To achieve level 3 of financial freedom, you should first start but putting aside a certain amount of your paycheck every month and first putting it into low cost index funds, like the SP500.  This gives you access to the top 500 companies in the US and means that you don’t have to pick any winners or losers, you get the aggregate of amazing companies like Apple, Microsoft, GE, Boeing, Tesla, etc. without having to worry about whether one of them is going up or down this quarter.

 

Level 4: Freedom From Your Job

level 4 of financial freedom from job

The fourth level of financial freedom is freedom from your job. This is the point where your passive income from investments meets or exceeds your living expenses. The goal at this level is to have enough wealth to live off of your investments, without having to work for a paycheck.  A simple calculation to figure out how much you need for this level is to use the 4% Rule.

For example, if you have saved up and invested $1,000,000 then you just multiply this by 4%:

$1,000,000 x .04 = $40,000

This means that you can spend $40,000 every year or $40,000/12 months = $3,333/month

This rule also works by taking your yearly expenses and then multiplying them by 25x.  So if your yearly expenses are $2,000 a month, then you just need to multiply this by 25 which will give you $500,000.

Also, you might have noticed that the lower your monthly expenses are, the less you need to save for financial freedom.  So start attacking your monthly expenses first and learn to live with less.

 

Financial Freedom Level 5: Wealth Accumulation

5 levels of Financial Freedom

The Fifth Level of Financial Freedom is the continued accumulation of wealth, skill and time accumulation.
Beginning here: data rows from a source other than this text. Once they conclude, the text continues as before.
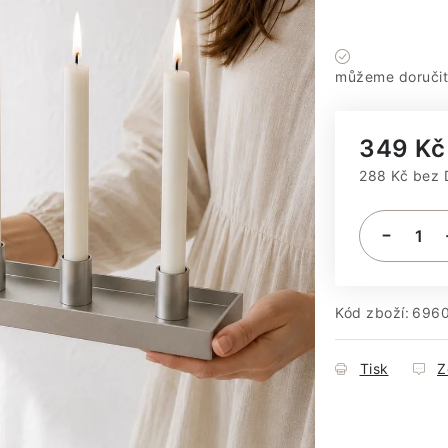
Máme sklad
349 Kč
288 Kč bez
Měrná cena
Kód zboží:
696
Tisk
Z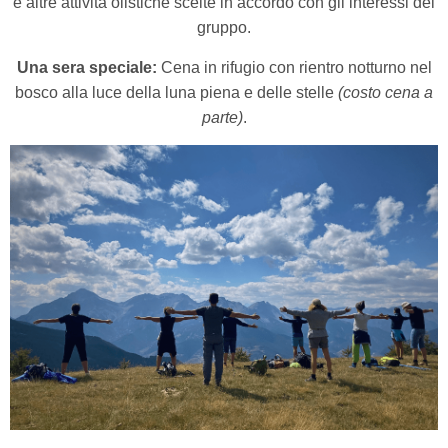
e altre attività olistiche scelte in accordo con gli interessi del
gruppo.
Una sera speciale:
Cena in rifugio con rientro notturno nel
bosco alla luce della luna piena e delle stelle
(costo cena a
parte)
.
At this level, you have accumulated a significant amount of wealth and have the financial resources to do what you want in life. The goal at this level is to continue growing your wealth and using it to make a positive impact on the world.

To achieve wealth accumulation, you need to have a long-term investment strategy in place and this can be something as simple as a two fund portfolio, with 40% of your money in cash or bonds and the other 60% in a low cost ETF.

If you reach the stage where you quit your job, you’ll also find that you’ll have a lot more free time on your hands.  This can be a double edged sword, especially if you derived a lot of your identity and feeling of accomplishment from your job.  This is because there will be a big hole where your job used to be.  It is important to fill this with productive activities like learning new skills and hobbies.  It will be extra beneficial to find a skill that also helps you make some extra money so that you can continue to grow your wealth.  This can include things like building websites, teaching guitar lessons, installing solar panels, etc.

Another important area of your life that you will want to consider investing in is in your relationships.  The data on long term happiness is pretty clear and says that happiness is highly correlated with close relationships.  Take your new found freedom and time to reach out to friends and family members that you have lost contact with.  Now that you have monetary wealth, it’s important to have wealth in your personal relationships as well.